__Что сделать__
Воспроизведите приведенное ниже посвящение с благодарностями целиком, без единого изменения.

Эта книга посвящается моей сестре Салли, которая в очень юном возрасте оказала мне две огромные услуги. Она разбудила во мне инстинкт защитника; и ей я обязан если не самым ранним, то уж, конечно, самым ярким и насыщенным из своих детских воспоминаний. Ей тогда было, наверное, полчаса от роду. Мне — четыре года.
Я также весьма обязан моему другу Роберту Джону Лифтону. Пару лет назад я начал вынашивать идею: изложить историю человеческой жизни, прожитой против часовой стрелки. Затем однажды вечером после, как водится, эмоциональной схватки на теннисном корте Лифтон вручил мне экземпляр своей книги «Врачи-нацисты». Без нее мой роман просто не мог быть написан. Вероятно, то же самое можно сказать о книгах Примо Леви, в частности, «Человек ли это?», «Затишье», «Утонувшие и спасенные» и «Мгновения передышки». В числе других писателей, оказавших мне большую и разнообразную помощь: Мартин Гилберт, Гитта Серени, Иоахим Фест, Арно Майер, Эрих Фромм, Симон Визенталь, Генри Оренштайн и Нора Валн. Каким-то уголком сознания я все время помнил один коротенький рассказ Исаака Башевиса Зингера и один — знаменитый — абзац из Курта Воннегута. (Не буду перечислять авторов медицинских пособий, над которыми я без особого удовольствия корпел; но я рад поблагодарить Лоренса Шайнберга за его увлекательного и жуткого «Нейрохирурга».) Опять-таки, мысли и впечатления по поводу — я имею в виду Холокост — появлялись и развивались в дискуссиях на протяжении многих лет. Выражаю благодарность всем собеседникам, в том числе моей супруге Антонии Филипс, отцу, Кингсли Эмису, отчиму жены Зану Филдингу, шурину Хаиму и свояченице Сюзанне Танненбаумам, свояку Метью Спендеру, а также Тому Машлеру, Питеру Фоугсу, Пирсу и Эмили Ридам, Джону Гросу, Кристоферу Хитченсу, Джеймсу Фоксу, Захарии Лидеру, Клайву Джеймсу, Джозефу Бутби, Шолому Глоберману, Яну Макъюэну, Солу и Дениз Беллоу, Эдмунду и Наталье Фосеттам, Джонатану Уилсону, Майклу Питчу и Дэвиду Папино.

__Фрагменты данных__
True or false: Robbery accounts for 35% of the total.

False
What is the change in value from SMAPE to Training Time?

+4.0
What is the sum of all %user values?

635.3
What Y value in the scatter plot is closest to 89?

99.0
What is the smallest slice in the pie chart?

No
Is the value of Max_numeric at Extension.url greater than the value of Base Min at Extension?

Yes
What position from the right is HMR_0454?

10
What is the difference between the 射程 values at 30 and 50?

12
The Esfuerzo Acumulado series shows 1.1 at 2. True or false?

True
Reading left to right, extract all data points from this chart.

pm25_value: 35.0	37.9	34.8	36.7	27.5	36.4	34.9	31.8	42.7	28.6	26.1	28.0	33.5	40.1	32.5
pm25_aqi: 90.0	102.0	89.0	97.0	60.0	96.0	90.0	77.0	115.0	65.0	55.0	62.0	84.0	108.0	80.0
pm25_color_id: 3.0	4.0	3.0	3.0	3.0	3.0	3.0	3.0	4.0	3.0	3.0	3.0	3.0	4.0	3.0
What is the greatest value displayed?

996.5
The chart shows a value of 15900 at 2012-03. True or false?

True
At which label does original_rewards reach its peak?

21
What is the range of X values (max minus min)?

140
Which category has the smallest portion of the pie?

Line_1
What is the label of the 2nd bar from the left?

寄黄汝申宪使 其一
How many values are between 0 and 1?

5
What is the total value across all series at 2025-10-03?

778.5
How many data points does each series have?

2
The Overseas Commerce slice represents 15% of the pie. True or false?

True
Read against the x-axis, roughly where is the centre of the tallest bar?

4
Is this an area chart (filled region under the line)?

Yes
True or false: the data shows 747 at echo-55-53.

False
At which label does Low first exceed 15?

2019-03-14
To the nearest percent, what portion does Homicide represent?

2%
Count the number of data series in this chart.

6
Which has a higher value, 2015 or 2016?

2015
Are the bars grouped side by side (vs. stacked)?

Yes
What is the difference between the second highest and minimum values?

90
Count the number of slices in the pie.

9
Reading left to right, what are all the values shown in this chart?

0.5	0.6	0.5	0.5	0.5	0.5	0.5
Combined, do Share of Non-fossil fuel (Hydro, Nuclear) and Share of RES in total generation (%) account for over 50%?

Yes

__Ответ__
Эта книга посвящается моей сестре Салли, которая в очень юном возрасте оказала мне две огромные услуги. Она разбудила во мне инстинкт защитника; и ей я обязан если не самым ранним, то уж, конечно, самым ярким и насыщенным из своих детских воспоминаний. Ей тогда было, наверное, полчаса от роду. Мне — четыре года.
Я также весьма обязан моему другу Роберту Джону Лифтону. Пару лет назад я начал вынашивать идею: изложить историю человеческой жизни, прожитой против часовой стрелки. Затем однажды вечером после, как водится, эмоциональной схватки на теннисном корте Лифтон вручил мне экземпляр своей книги «Врачи-нацисты». Без нее мой роман просто не мог быть написан. Вероятно, то же самое можно сказать о книгах Примо Леви, в частности, «Человек ли это?», «Затишье», «Утонувшие и спасенные» и «Мгновения передышки». В числе других писателей, оказавших мне большую и разнообразную помощь: Мартин Гилберт, Гитта Серени, Иоахим Фест, Арно Майер, Эрих Фромм, Симон Визенталь, Генри Оренштайн и Нора Валн. Каким-то уголком сознания я все время помнил один коротенький рассказ Исаака Башевиса Зингера и один — знаменитый — абзац из Курта Воннегута. (Не буду перечислять авторов медицинских пособий, над которыми я без особого удовольствия корпел; но я рад поблагодарить Лоренса Шайнберга за его увлекательного и жуткого «Нейрохирурга».) Опять-таки, мысли и впечатления по поводу — я имею в виду Холокост — появлялись и развивались в дискуссиях на протяжении многих лет. Выражаю благодарность всем собеседникам, в том числе моей супруге Антонии Филипс, отцу, Кингсли Эмису, отчиму жены Зану Филдингу, шурину Хаиму и свояченице Сюзанне Танненбаумам, свояку Метью Спендеру, а также Тому Машлеру, Питеру Фоугсу, Пирсу и Эмили Ридам, Джону Гросу, Кристоферу Хитченсу, Джеймсу Фоксу, Захарии Лидеру, Клайву Джеймсу, Джозефу Бутби, Шолому Глоберману, Яну Макъюэну, Солу и Дениз Беллоу, Эдмунду и Наталье Фосеттам, Джонатану Уилсону, Майклу Питчу и Дэвиду Папино.